Dans ma chronique en langue arabe parue dans Zamane d’octobre 2023, intitulée «Le danger du Sahara pour l’Algérie», j’avais averti que l’Algérie se retrouverait dans une situation difficile en raison de sa longue frontière saharienne. Il est important de préciser que je faisais référence ici au Sahara central, allant de l’océan Atlantique jusqu’aux frontières du Soudan, et non au Sahara marocain, souvent appelé Sahara occidental dans la terminologie onusienne. L’Algérie, héritière du projet colonial français, a récupéré des frontières tracées par la France, souvent sans tenir compte des réalités géographiques et culturelles locales. Ce découpage colonial, qui a permis à la France d’étendre son influence sur une vaste portion de l’Afrique du Nord, a légué à l’Algérie un territoire complexe et difficile à gérer. La France, en cherchant à renforcer son empire, a grignoté des territoires du Maroc, mais aussi des parties du territoire tunisien et libyen, créant des frontières qui n’avaient pas de fondement dans les réalités locales. Aujourd’hui, avec les relations tendues que l’Algérie a créées avec le Mali, le Niger, la Lybie de Hafter, avec l’alliance qui se crée entre le Maroc et la Mauritanie, ces frontières héritées sont devenues un fardeau pour l’Algérie. Le Sahara central, immense et aride, est devenu une zone particulièrement difficile à contrôler. Avec plus de 7000 kilomètres de frontière désertique, l’Algérie fait face à une situation géopolitique complexe.

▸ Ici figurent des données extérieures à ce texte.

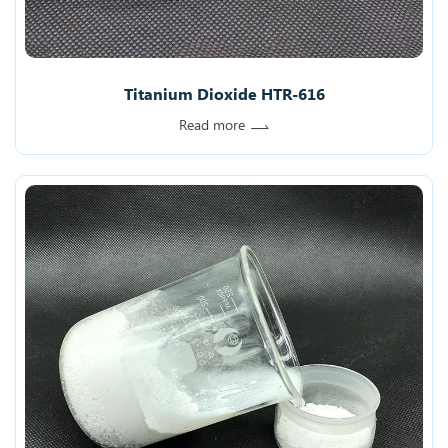
Titanium Dioxide HTR-616
Read more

Les étendues du désert, qui étaient autrefois considérées comme des zones stratégiques, se sont transformées en des régions hostiles. Le contrôle de ces frontières est extrêmement difficile, et l’Algérie se trouve en proie à une multitude de défis.
La fragilité de la situation est renforcée par l’hostilité que l’Algérie nourrit vis-à-vis de ses voisins, ainsi que certaines dynamiques internes. Sa position dans le Sahel est particulièrement vulnérable. Le Mali, le Niger et la Libye sont des pays où l’instabilité règne (et l’Algérie n’est point innocente dans ces troubles), et cette instabilité est exacerbée par les tensions internes et les influences étrangères.
De plus, les choix géopolitiques de l’Algérie, notamment son soutien au Polisario, ont nourri une inimitié avec le Maroc, et ont contribué à une polarisation géopolitique dans la région. Les tensions liées au Sahara occidental sont un facteur supplémentaire de fragilité, l’Algérie étant perçue comme un acteur incontournable dans ce conflit. En créant le Polisario et en l’armant et en l’accueillant sur son sol l’Algérie a mis du poison dans son propre nid. La libre circulation des armes sur son propre sol et surtout entre les mains de populations frustrées est une bombe qui risque de lui exploser de l’intérieur même de son territoire. Les frontières de l’Algérie ne sont pas seulement des lignes de démarcation géographiques ; elles sont devenues des zones d’affrontements, de trafic et de radicalisation.
Les groupes armés, les trafiquants de drogue et autres acteurs non étatiques prospèrent dans cette vaste région désertique, et l’Algérie peine à maintenir son autorité sur ces territoires. L’instabilité qui touche le Sahel, nourrie par des conflits internes et par des intérêts étrangers, rend la gestion de ces frontières encore plus complexe et périlleuse.
Face à ces défis, l’Algérie se trouve prise dans un dilemme : entre maintenir l’intégrité de ses frontières héritées de la colonisation et gérer une réalité géopolitique marquée par l’instabilité et les conflits régionaux. La situation est d’autant plus difficile que l’Algérie semble parfois alimenter les tensions au lieu de les désamorcer, par des actions qui nourrissent des inimitiés et compliquent ses relations avec ses voisins, notamment la Mauritanie et le Maroc. L’Algérie, jadis se définissant elle-même comme un acteur majeur dans la région, semble aujourd’hui avoir du mal à faire face à ses propres limites. Ses frontières sahariennes, plutôt que d’être une source de richesse et de stabilité, sont devenues un fardeau. La gestion de ce territoire immense et difficile reste l’un des plus grands défis géopolitiques du pays. Le danger pour l’Algérie réside dans cette incapacité à sécuriser son territoire saharien. Les conséquences de cet héritage colonial et de la gestion des frontières mal définies sont claires : l’Algérie doit désormais naviguer entre ses ambitions géopolitiques et la gestion d’une zone géographique complexe. Le Sahara, jadis considéré comme une zone stratégique, devient une frontière que le pays peine à contrôler et à sécuriser, alors même que l’instabilité de certains de ses voisins et les tensions internes compliquent davantage la situation.